Progettazione dell'indagine
L'indagine è stata progettata e condivisa con l'aiuto di associazioni benefiche britanniche ed europee, tra cui la World Federation for Incontinence and Pelvic Problems (WFIPP) e l'Associació per la Incontinència Anal (ASIA). L'indagine è stata condotta dal partner di AMELIE Bowel Research UK (BRUK). L'indagine è stata resa disponibile in danese, tedesco, francese, italiano, spagnolo, portoghese e olandese. È stata pubblicata ufficialmente il 15th Novembre 2021. Il BRUK si è anche messo in contatto con l'associazione MASIC, che rappresenta le donne con lesioni ostetriche (lesioni durante il parto). MASIC ha pubblicizzato il sondaggio attraverso la propria rete. Il sondaggio è rimasto aperto fino al 21st Febbraio 2022.
Il sondaggio è stato suddiviso in quattro sezioni:
- Su di te
- Opinioni e consapevolezza sull'incontinenza
- Opinioni e consapevolezza dei trattamenti attuali
- Opinioni sull'accettabilità dei nuovi trattamenti di terapia cellulare per l'incontinenza
I risultati sono stati analizzati utilizzando le informazioni raccolte nella sezione ‘Chi sei’, in particolare il sesso, l'età e l'etnia.
Risultati
In totale, abbiamo avuto 379 risposte. 287 di queste erano di sesso femminile e 53% di età compresa tra 41 e 65 anni.
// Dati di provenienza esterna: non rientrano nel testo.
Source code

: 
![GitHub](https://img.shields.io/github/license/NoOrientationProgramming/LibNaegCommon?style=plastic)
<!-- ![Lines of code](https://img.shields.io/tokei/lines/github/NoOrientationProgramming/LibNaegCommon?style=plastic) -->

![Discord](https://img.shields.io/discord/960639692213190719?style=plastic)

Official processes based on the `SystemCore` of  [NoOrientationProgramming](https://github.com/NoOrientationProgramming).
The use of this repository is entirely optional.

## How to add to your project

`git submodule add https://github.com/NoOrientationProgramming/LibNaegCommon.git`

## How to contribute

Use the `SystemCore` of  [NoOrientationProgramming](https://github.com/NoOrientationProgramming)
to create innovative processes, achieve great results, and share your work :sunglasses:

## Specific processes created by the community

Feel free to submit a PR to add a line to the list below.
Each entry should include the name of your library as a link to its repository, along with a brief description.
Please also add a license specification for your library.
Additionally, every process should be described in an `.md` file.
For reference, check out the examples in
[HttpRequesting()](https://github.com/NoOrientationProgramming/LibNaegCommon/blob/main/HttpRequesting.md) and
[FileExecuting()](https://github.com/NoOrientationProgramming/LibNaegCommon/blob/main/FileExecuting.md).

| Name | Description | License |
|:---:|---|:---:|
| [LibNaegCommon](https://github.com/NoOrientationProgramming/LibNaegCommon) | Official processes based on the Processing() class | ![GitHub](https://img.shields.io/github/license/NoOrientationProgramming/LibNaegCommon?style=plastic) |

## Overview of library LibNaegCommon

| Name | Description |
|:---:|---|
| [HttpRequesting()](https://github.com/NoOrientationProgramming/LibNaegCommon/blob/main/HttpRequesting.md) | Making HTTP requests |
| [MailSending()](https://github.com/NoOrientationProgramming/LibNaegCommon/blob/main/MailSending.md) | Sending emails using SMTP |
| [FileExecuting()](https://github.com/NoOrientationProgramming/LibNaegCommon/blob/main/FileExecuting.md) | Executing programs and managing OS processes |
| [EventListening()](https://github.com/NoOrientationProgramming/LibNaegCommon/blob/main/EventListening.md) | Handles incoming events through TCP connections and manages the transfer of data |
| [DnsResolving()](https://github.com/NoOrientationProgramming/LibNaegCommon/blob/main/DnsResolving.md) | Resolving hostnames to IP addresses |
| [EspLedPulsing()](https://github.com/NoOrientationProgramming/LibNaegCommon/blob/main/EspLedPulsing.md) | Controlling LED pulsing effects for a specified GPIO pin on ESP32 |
Abbiamo riscontrato che le donne erano più propense a dire che i problemi urinari erano un problema di salute pubblica più grave di quelli fecali. Le donne erano anche più propense a pensare che essere incontinenti fosse peggio che avere sempre un dolore moderato. Le donne erano anche molto più consapevoli dei diversi gruppi sanitari e delle associazioni di beneficenza, con 29% che hanno dichiarato di essere consapevoli o molto consapevoli.
I diversi gruppi di età hanno opinioni diverse sull'incontinenza. Ad esempio, 29% delle persone tra i 41 e i 65 anni ritenevano che l'incontinenza fosse peggiore del non potersi alzare dal letto. 31% delle persone con più di 66 anni pensavano che l'incontinenza fosse peggiore della necessità di un sondino per l'alimentazione e 26% pensavano che fosse peggiore della necessità di assistenza 24 ore su 24, 7 giorni su 7.
Un numero maggiore di donne era a conoscenza dei problemi del pavimento pelvico (73% rispetto a 54% degli uomini) e dei trattamenti attualmente disponibili. Le persone di età superiore ai 66 anni avevano molte meno probabilità di conoscere i diversi trattamenti, in particolare quelli disponibili senza bisogno di consultare un medico.
I più giovani avevano maggiori probabilità di aver sentito parlare dei termini ‘medicina rigenerativa’ e ‘terapia con cellule staminali’. I britannici bianchi avevano molte meno probabilità di aver sentito parlare di ‘ingegneria tissutale’ rispetto a coloro che provenivano da altri contesti. La sperimentazione della terapia cellulare come possibile trattamento per l'incontinenza fecale era più popolare tra i 41 e i 65 anni.
I nostri risultati
I risultati dell'indagine confermano che il pubblico vede l'IF come un grave problema di salute pubblica. I dati dello studio mostrano inoltre che le persone di tutte le fasce d'età temono di essere incontinenti. Sebbene le persone siano consapevoli del pavimento pelvico, c'è una scarsa conoscenza da parte del pubblico delle diverse terapie disponibili, in particolare della medicina rigenerativa.
Riteniamo quindi che sia necessario sensibilizzare maggiormente l'opinione pubblica sui nuovi trattamenti che si stanno studiando per curare l'incontinenza. Il pubblico è entusiasta delle nuove terapie per ripristinare la continenza, ma deve essere informato maggiormente sui benefici e sui rischi dei trattamenti non convenzionali. AMELIE utilizzerà queste informazioni per sensibilizzare l'opinione pubblica sull'incontinenza e per contribuire al reclutamento nella sperimentazione clinica.